The documentary tells many stories but spends the most time with Cody Curtis, a 54-year-old terminal cancer patient, and her family. Cody, having gone through a year of incredibly painful treatment only to find that her cancer returned and she had only months to live, decides to get the prescription for medicine that would end her life. However, she struggles with her decision when she outlives her six-month prognosis. Her emotional journey, along with the conflicting opinions of her family, provides a very nuanced exploration of what it means to choose to end one’s life.
The documentary also follows Nancy Ziedzielski, who crusades to get similar “Death with Dignity” legislation passed in the state of Washington. She acts in the name of her husband, who died in extreme pain without a choice as to when his life would end.

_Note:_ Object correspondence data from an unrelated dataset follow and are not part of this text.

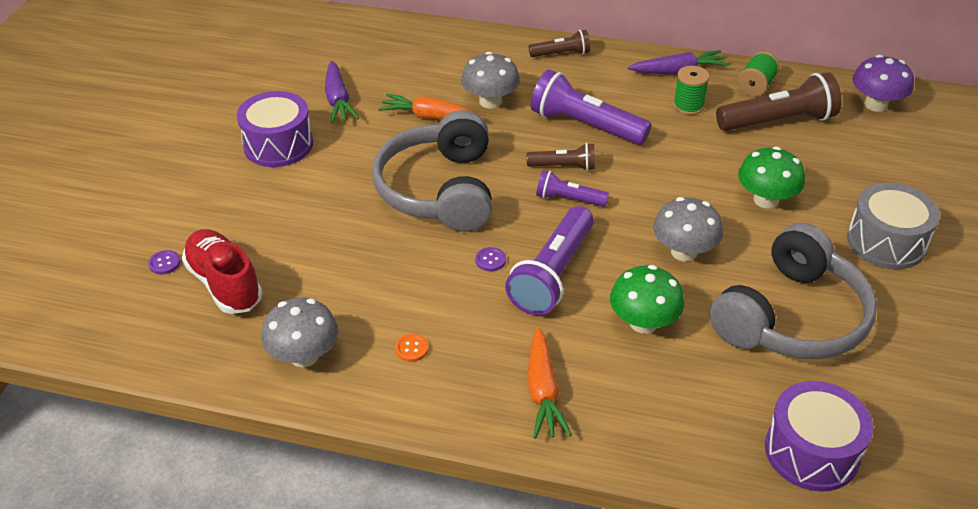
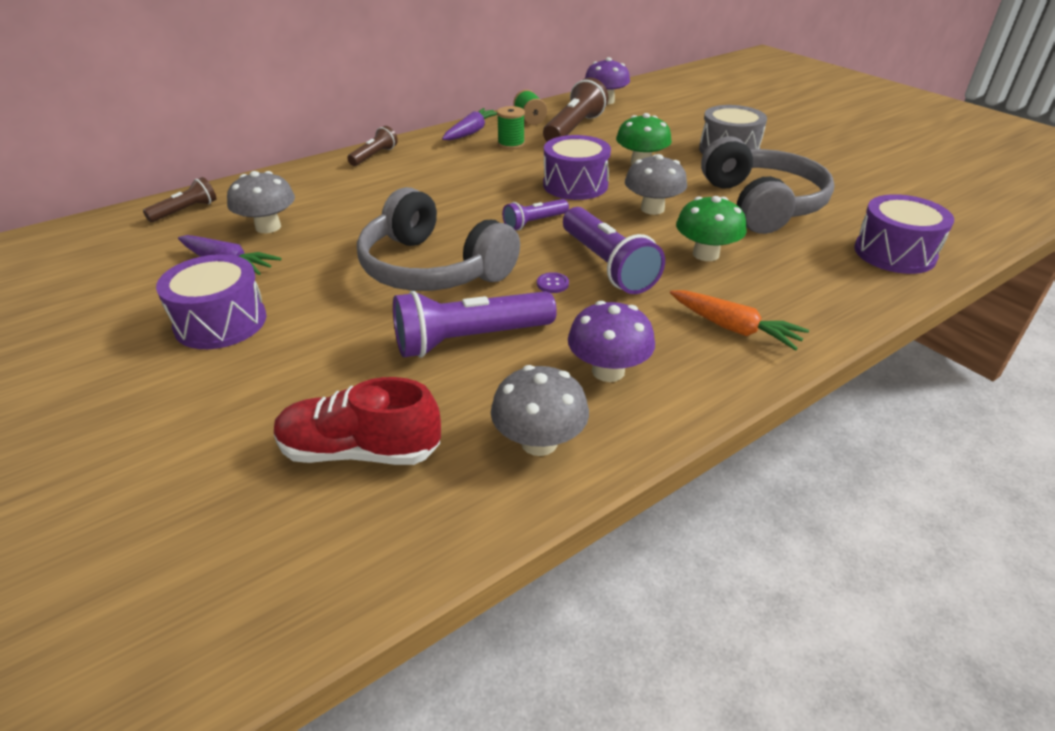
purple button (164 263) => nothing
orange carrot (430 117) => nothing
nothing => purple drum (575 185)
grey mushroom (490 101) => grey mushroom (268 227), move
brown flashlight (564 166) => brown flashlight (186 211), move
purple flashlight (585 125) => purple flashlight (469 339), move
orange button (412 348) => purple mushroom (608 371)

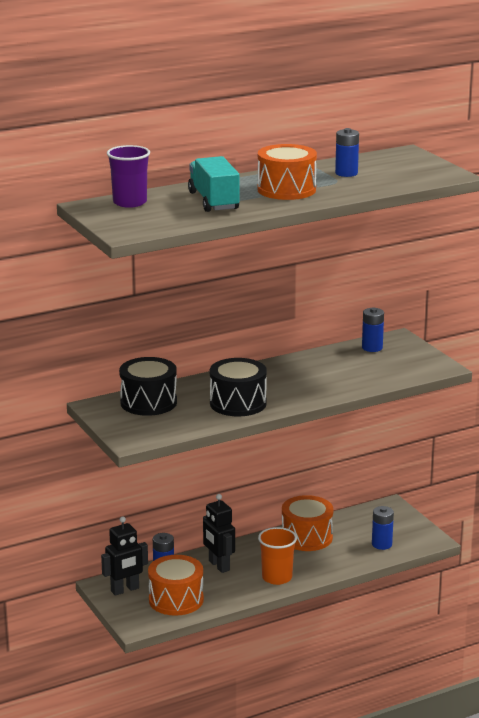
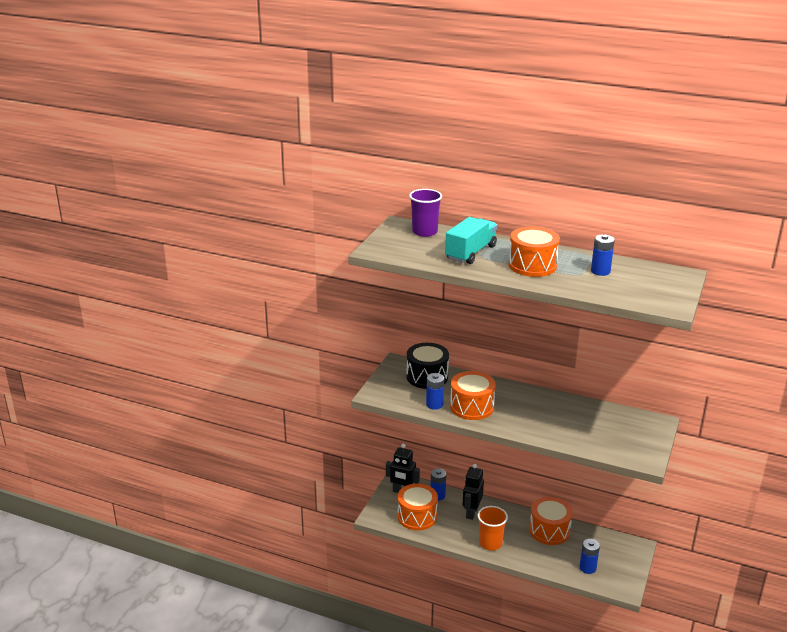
blue battery (372 348) => blue battery (434 404), move
black drum (238 403) => orange drum (472 407)

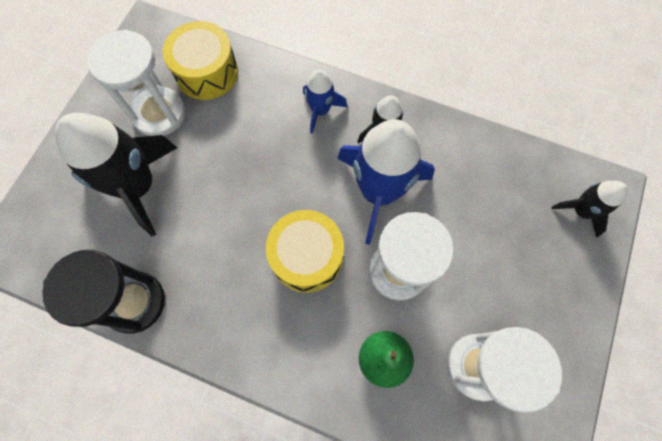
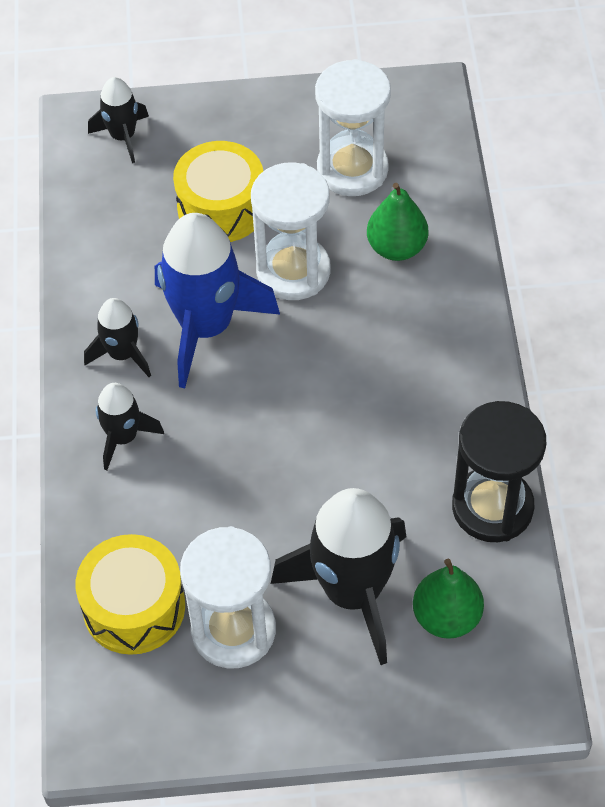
nothing => green pear (446 617)
yellow drum (307 257) => yellow drum (221 208), move
blue rocket (320 110) => black rocket (123 437)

Her firm support for the law stands in contrast to people like Randy Stroup, a cancer patient who went to the media after his insurance company told him that they would cover the costs of the prescription that would end his life but not the costs of continued cancer treatment.
The documentary’s quiet, unassuming nature, coupled with the sadness of the stories being told, makes for an incredibly emotional viewing experience. The audience sees people in their darkest, saddest moments, struggling with the nerve-wracking choice of either pain-filled life or death. It is difficult to sit through this film, despite its unexpected moments of brightness — Cody’s defiant sense of humor, for instance.
Watching the documentary also forces viewers to question their own beliefs on whether “right to die” laws are morally just. The documentary does not favor one side of the issue; it simply tells stories. This allows the audience to decide for itself what is right. At some points of the film, such as when Nancy tearfully speaks about her husband’s painful last days, one thinks that yes, people should be able to choose when their lives end. However, when we see someone like Randy Stroup, who wants to continue to treat his illness but whose insurance would rather pay for him to die, we are forced to question the practical implications of the law.
Although it is far from an easy film to watch, “How to Die in Oregon” is a fascinating look at a controversial law and a compelling view of the emotional journeys people face in their last days. Ultimately, it is a testament to the dignity and compassion of which people are capable and to the resilience of the human spirit.